━━━━━ Data for this task

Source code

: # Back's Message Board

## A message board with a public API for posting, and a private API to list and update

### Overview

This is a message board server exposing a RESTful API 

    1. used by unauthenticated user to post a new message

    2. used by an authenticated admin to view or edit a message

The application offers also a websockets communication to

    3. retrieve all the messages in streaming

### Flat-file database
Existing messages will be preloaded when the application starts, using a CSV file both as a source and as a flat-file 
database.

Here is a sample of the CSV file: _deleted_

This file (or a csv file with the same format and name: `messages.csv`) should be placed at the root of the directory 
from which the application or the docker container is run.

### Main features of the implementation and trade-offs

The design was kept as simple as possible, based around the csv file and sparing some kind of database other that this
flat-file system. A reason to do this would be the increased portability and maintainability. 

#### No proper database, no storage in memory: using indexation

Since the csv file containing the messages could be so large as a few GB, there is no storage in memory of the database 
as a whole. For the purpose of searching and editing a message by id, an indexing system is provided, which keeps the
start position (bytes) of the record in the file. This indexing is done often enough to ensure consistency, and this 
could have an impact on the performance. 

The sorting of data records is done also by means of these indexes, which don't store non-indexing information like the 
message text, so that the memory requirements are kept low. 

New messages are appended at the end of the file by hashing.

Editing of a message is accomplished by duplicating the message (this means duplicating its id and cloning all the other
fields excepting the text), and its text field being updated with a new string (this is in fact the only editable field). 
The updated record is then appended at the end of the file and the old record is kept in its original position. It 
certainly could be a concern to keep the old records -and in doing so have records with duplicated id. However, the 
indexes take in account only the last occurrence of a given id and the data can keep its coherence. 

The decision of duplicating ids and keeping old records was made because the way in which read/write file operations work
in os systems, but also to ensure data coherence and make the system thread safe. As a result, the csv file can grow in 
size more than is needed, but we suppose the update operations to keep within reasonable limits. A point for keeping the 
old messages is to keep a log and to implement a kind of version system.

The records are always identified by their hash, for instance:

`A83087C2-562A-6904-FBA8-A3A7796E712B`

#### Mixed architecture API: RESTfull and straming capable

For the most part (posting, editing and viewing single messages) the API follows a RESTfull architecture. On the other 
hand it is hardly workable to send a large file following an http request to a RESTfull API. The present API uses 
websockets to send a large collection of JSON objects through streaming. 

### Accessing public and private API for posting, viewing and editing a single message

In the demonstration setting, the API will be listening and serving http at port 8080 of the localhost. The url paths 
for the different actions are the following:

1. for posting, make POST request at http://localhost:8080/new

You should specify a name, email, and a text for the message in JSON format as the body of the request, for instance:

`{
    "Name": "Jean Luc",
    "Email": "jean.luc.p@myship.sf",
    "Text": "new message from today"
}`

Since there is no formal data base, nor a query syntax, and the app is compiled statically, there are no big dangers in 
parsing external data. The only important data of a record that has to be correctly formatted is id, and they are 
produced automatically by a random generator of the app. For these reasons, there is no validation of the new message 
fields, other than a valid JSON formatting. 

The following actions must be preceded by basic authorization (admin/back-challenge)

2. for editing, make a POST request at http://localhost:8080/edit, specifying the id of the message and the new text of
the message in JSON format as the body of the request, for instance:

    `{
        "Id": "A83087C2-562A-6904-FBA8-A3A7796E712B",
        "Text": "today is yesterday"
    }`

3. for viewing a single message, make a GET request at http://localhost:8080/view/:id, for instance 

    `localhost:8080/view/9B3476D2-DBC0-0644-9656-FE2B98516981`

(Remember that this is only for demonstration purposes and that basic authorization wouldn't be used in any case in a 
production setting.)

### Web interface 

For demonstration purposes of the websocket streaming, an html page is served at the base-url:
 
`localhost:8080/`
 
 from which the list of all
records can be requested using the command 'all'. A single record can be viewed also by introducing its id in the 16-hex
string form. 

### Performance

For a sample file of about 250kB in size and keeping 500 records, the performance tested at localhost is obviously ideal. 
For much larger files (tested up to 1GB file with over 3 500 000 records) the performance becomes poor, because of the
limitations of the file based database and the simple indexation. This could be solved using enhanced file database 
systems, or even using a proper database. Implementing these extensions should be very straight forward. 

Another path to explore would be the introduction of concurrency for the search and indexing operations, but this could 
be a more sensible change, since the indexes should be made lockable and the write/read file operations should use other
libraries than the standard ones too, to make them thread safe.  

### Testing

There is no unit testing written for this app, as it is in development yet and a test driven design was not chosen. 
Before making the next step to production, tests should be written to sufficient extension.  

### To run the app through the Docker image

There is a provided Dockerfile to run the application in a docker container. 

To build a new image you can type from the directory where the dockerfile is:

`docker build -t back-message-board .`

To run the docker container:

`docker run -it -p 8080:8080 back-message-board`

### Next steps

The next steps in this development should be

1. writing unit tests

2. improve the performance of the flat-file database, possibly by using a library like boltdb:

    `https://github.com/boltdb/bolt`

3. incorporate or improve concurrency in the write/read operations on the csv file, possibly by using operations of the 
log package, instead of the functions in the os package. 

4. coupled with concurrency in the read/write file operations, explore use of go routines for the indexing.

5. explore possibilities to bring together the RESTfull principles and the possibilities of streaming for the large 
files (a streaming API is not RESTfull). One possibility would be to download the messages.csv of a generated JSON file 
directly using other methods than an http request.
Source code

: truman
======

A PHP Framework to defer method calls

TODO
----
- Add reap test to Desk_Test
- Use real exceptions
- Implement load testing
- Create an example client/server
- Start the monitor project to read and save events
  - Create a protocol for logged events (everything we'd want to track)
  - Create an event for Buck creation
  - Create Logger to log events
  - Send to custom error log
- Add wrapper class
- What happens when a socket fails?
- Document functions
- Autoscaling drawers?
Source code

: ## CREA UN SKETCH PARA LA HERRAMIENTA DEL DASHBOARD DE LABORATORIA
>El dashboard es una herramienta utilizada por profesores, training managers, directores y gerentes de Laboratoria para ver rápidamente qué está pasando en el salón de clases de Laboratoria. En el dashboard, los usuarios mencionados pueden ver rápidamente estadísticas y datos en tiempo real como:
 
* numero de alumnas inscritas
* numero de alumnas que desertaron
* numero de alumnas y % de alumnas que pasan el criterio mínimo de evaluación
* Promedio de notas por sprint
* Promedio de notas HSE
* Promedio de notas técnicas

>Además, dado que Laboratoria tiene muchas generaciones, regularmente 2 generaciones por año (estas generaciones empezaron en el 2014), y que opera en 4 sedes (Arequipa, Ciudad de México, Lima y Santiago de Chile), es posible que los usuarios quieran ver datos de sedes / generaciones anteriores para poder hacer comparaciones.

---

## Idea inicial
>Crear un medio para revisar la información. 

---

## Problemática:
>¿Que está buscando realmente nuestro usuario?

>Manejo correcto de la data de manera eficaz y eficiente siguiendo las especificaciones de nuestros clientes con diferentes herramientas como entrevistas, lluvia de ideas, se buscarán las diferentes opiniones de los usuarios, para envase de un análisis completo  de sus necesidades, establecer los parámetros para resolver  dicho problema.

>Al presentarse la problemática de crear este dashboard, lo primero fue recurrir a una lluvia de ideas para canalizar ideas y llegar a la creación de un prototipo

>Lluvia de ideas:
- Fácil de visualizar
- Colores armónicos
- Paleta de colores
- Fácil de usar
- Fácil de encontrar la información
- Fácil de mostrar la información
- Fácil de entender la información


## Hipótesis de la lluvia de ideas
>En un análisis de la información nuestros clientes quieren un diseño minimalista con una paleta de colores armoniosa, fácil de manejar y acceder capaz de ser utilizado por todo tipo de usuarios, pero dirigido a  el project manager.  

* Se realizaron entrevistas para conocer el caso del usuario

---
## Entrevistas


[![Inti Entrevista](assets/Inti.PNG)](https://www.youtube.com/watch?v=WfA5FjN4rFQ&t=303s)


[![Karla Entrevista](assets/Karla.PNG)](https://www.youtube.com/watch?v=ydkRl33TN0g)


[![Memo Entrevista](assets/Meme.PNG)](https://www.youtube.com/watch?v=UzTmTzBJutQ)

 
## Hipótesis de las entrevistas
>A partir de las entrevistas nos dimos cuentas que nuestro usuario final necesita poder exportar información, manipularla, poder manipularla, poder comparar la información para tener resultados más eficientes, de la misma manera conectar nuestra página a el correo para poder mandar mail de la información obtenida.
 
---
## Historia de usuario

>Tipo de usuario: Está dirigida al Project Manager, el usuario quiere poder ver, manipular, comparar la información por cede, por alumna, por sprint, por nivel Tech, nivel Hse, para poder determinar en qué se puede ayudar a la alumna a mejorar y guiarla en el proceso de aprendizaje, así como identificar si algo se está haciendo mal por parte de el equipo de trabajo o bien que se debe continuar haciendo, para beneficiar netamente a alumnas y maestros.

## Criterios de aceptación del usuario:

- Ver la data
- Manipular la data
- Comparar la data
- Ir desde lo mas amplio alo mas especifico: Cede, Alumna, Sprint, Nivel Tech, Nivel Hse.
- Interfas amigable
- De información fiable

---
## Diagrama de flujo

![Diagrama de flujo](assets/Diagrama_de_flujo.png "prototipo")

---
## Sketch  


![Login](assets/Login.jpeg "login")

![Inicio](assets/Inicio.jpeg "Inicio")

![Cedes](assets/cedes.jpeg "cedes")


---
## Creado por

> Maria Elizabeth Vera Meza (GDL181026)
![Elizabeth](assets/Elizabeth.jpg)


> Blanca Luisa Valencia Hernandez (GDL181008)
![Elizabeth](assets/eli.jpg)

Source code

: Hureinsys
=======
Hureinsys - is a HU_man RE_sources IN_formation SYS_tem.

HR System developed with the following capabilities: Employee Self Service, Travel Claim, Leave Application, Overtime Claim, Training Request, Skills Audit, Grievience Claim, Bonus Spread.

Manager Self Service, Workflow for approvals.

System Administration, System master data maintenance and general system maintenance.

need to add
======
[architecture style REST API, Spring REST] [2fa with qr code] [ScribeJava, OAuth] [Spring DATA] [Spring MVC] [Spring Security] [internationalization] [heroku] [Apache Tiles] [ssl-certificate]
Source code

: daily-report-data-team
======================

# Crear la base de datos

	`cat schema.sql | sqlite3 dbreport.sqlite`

━━━━━━━━━━

Aim of the task:
Every line of the listing that includes the word "means" belongs in the answer.

Result for this task:
The sorting of data records is done also by means of these indexes, which don't store non-indexing information like the 
Editing of a message is accomplished by duplicating the message (this means duplicating its id and cloning all the other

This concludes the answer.